> [GIVEN PASSAGE]:
Since 2010, for example, German citizens have had to specifically opt in to receive marketing calls and telemarketing companies are now legally obliged to display their caller ID. Meanwhile in the US, October 16th saw revisions to the Federal Communication Commission’s Telephone Consumer Protection Act (TCPA) come into force, forbidding telemarketers to solicit using autodiallers or prerecorded messages without the express written consent of the phone-owner. This ‚express written consent‘ is, albeit, something of a misnomer, covering anything from

permission obtained via an email, Web site form, text message, telephone keypress, or voice recording.

Nonetheless, it is a bold and effective motion in the fight against cold call harassment and the tough financial punitive measures ($500-$1500 penalties per call or text) are proving a strong deterrent.

The UK, meanwhile, is yet to see such a measure come into effect. With those who have signed up to the TPS (about 75% of UK landlines) often reporting receiving double the amount of sales calls received by those who aren’t, British phone owners are starting to lose faith in regulators‘ capacity to keep ‚direct marketers‘ in line.

User Jay the Kay, for example, says of 01904530013:

Called – very annoying as ring off when you answer – no idea how they got my (very private) number as only 4 people have it!!

‚Not happy‘ is also somewhat irked about relentless and untimely calls from 01209219844:

Very annoying automated calls about pension, repeatedly calling at between 1am – 2am, leaving messages etc, cannot get it to stop, has broken my sleep so very grumpy

PhonePestReporter reported 01905744557 as ‚aggressive advertising‘:

The PEST is: Domestic & General 🙁
They are a cold-calling pest phishing for new Loft Insulation contracts. 
I have automated calls on a daily basis for 2 months now – 3 rings and they hang up – never leaving a message. 

He (or she) goes on to voice the agonies of all those keen to see cold calling condemned to the past:

I wish the government would provide the regulators with some teeth to prosecute all these highly persistent phone pests making MULTIPLE nuisance calls. I changed my number relatively recently to avoid this, and I’m ex-directory and I’ve „opted out“ so they should check before they call. I give my number out rarely to only be used by the individual companies I have to deal with. Therefore I know they have somehow acquired my number via some list processed illegally.

> [DATASET EXCERPTS]:
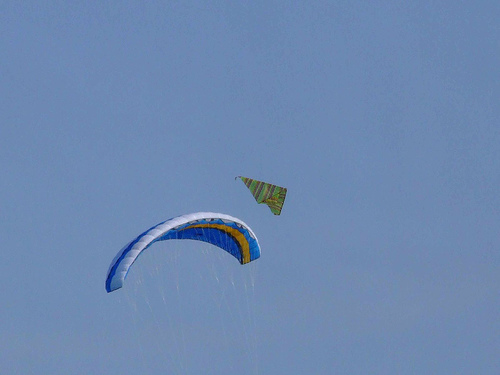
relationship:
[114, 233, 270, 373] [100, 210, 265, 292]
strings on parasail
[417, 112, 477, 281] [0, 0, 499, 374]
clouds in blue sky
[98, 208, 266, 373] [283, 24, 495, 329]
parasail in sky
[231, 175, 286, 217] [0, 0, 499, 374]
flying objects flying in blue sky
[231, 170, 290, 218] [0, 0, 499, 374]
flying objects in blue sky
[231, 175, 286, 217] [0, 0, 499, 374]
flying objects in blue sky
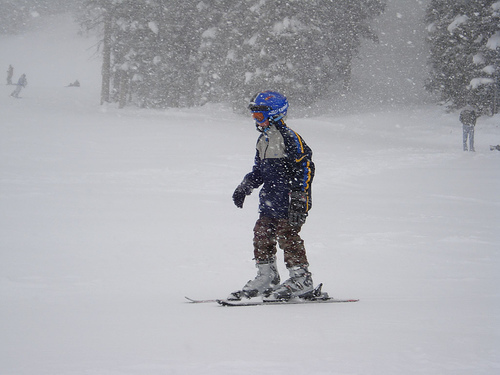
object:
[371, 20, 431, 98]
snow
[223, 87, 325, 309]
skier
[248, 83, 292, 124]
helmet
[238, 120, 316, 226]
coat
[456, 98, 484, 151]
person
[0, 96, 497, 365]
field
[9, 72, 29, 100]
skiers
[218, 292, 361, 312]
skis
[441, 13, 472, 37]
snow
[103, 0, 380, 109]
trees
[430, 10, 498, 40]
branches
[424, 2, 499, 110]
tree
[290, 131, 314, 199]
stripe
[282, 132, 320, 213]
sleeve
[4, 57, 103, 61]
background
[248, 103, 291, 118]
goggles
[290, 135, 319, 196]
arms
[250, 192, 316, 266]
pants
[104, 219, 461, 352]
snow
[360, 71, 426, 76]
background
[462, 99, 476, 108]
head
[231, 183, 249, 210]
hand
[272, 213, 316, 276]
leg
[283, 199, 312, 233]
gloves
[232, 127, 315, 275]
snow suit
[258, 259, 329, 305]
ski boots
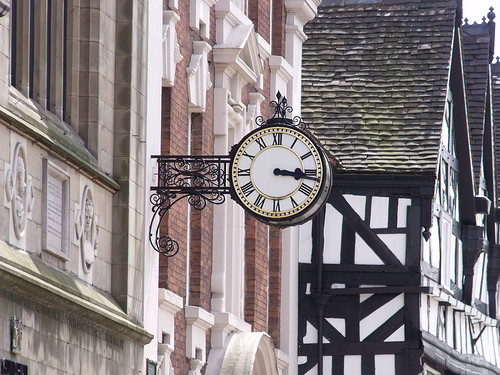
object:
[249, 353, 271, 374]
doorway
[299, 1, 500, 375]
building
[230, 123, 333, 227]
clock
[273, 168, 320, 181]
hands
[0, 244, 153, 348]
stone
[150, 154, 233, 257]
post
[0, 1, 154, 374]
building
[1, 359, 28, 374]
black tiles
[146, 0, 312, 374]
building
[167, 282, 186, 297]
red brick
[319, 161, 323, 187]
gold border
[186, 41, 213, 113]
details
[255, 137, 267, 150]
roman numbers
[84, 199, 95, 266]
portrait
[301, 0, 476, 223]
roof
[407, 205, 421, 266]
wood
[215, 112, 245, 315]
window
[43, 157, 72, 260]
plaque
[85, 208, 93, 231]
face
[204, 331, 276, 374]
archway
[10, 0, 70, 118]
windows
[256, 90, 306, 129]
decorations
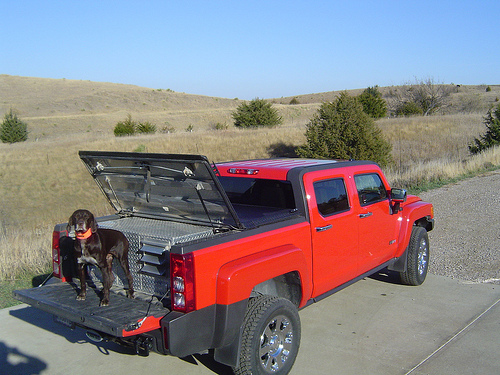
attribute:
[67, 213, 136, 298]
dog — standing, black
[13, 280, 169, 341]
tailgate — open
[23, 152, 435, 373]
truck — red, parked, sitting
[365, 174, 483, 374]
road — gravel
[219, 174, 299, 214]
window — tinted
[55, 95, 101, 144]
grass — brown, growing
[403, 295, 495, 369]
crack — small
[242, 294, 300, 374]
tire — black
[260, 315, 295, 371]
rims — shiny, silver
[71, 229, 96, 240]
collar — red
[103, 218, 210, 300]
tool box — silver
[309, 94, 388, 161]
tree — large, green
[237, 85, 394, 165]
trees — green, small, growing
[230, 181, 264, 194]
tint — black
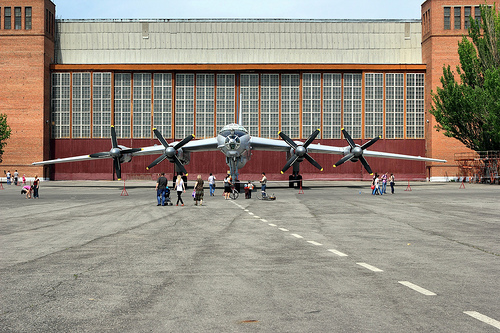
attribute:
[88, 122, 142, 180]
propeller — large, silver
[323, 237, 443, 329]
lines — white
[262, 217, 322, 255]
dash — white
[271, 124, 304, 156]
propeller — black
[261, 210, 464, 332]
lines — white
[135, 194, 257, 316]
lines — dark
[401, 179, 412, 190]
safety triangle — orange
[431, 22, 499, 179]
tree — tall, green, leafy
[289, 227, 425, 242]
dash — white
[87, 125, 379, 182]
propellers — black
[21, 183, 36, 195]
shirt — pink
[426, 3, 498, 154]
leaves — green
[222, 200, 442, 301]
dash — white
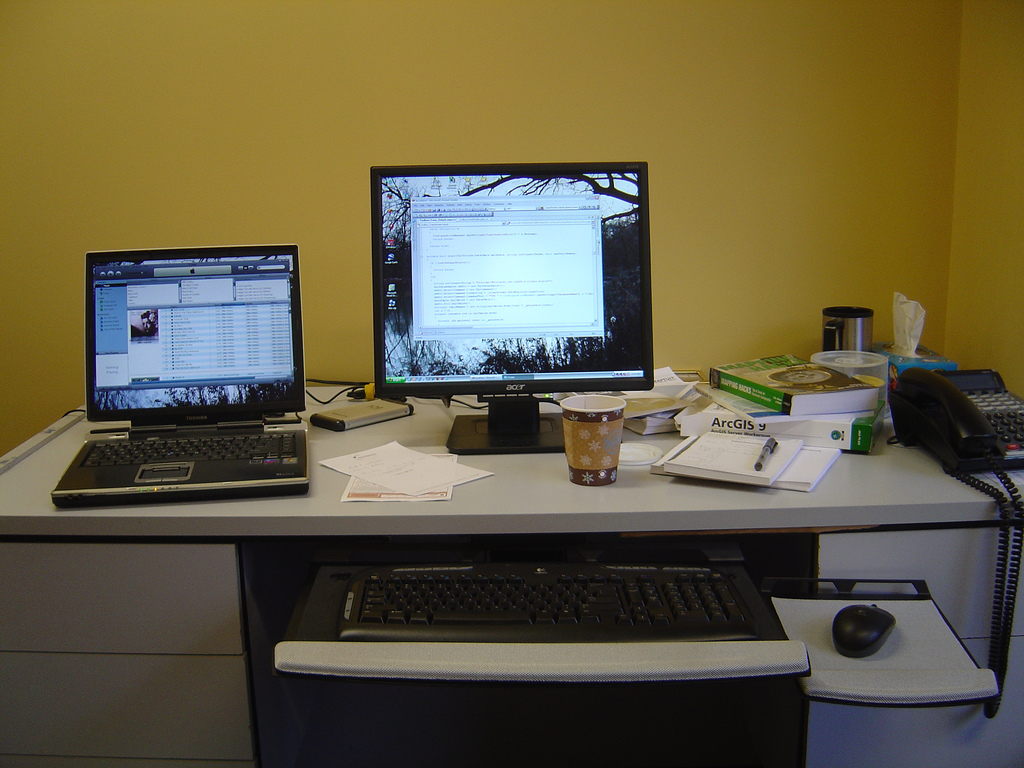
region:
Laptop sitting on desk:
[1, 112, 362, 536]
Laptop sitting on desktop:
[23, 183, 328, 551]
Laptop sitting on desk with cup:
[45, 203, 674, 529]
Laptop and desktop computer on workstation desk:
[23, 69, 707, 541]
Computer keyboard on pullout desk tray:
[234, 518, 873, 738]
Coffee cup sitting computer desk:
[535, 383, 666, 511]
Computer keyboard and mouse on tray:
[267, 533, 1020, 724]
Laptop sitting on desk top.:
[75, 246, 335, 516]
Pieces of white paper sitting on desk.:
[334, 440, 468, 504]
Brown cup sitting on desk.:
[562, 397, 633, 509]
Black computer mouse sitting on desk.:
[821, 597, 913, 656]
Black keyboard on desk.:
[354, 575, 740, 633]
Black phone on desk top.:
[906, 376, 1021, 491]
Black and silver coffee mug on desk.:
[809, 301, 880, 352]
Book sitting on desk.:
[710, 356, 870, 420]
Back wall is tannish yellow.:
[31, 151, 1022, 364]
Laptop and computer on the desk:
[0, 157, 1009, 767]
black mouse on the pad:
[826, 599, 899, 664]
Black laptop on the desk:
[43, 238, 313, 515]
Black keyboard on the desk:
[326, 554, 770, 647]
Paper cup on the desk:
[554, 393, 630, 491]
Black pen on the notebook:
[661, 428, 813, 496]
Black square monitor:
[364, 157, 658, 402]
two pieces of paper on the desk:
[311, 437, 498, 507]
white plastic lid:
[611, 435, 668, 473]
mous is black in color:
[827, 585, 917, 677]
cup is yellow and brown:
[558, 387, 615, 476]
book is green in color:
[710, 348, 856, 438]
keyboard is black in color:
[339, 554, 777, 662]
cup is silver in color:
[818, 295, 869, 354]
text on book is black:
[700, 409, 793, 438]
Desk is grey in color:
[58, 384, 1017, 550]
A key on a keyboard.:
[397, 585, 417, 601]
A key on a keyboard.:
[508, 596, 525, 607]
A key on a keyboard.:
[527, 583, 540, 593]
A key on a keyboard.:
[558, 589, 574, 616]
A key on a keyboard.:
[439, 599, 449, 604]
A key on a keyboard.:
[474, 588, 487, 605]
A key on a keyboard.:
[691, 579, 705, 593]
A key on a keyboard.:
[647, 586, 658, 599]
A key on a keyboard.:
[565, 592, 597, 618]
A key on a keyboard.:
[540, 602, 567, 621]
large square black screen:
[366, 153, 660, 401]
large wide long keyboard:
[336, 562, 793, 654]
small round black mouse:
[827, 603, 894, 660]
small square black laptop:
[53, 240, 313, 513]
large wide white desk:
[4, 394, 1023, 765]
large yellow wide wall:
[4, 0, 1023, 502]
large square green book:
[710, 349, 898, 419]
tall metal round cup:
[823, 305, 880, 363]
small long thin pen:
[748, 432, 788, 478]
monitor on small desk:
[358, 125, 654, 407]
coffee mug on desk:
[550, 384, 636, 490]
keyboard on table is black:
[324, 556, 774, 674]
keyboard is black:
[312, 549, 793, 686]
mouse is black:
[822, 598, 903, 663]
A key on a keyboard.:
[455, 590, 471, 606]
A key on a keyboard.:
[483, 589, 502, 608]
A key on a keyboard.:
[528, 583, 554, 603]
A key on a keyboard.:
[537, 601, 564, 627]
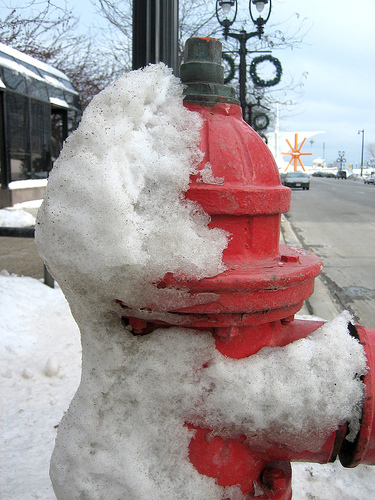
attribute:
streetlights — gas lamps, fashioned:
[215, 6, 305, 64]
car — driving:
[293, 169, 323, 193]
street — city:
[284, 199, 374, 291]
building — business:
[1, 68, 114, 218]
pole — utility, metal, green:
[123, 2, 185, 74]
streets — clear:
[287, 184, 372, 288]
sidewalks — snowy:
[9, 170, 63, 229]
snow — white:
[60, 347, 156, 464]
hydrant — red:
[91, 77, 307, 398]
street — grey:
[287, 201, 370, 297]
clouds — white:
[279, 43, 356, 115]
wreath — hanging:
[246, 51, 292, 108]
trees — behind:
[19, 8, 173, 112]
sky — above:
[223, 12, 368, 98]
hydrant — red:
[150, 77, 370, 451]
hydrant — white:
[105, 84, 304, 426]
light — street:
[214, 0, 284, 120]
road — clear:
[286, 173, 373, 325]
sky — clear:
[0, 2, 374, 164]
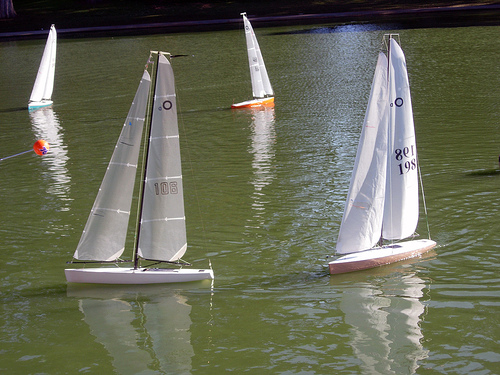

> [INSTRUCTIONS]:
**a)** Name every form of permission that the passage on cold calling says "express written consent" can cover.
**b)** According to the passage on cold calling, roughly what share of UK landlines are signed up to the TPS?

> [REPLIES]:
**a)** Email, Web site form, text message, telephone keypress, voice recording

**b)** About 75%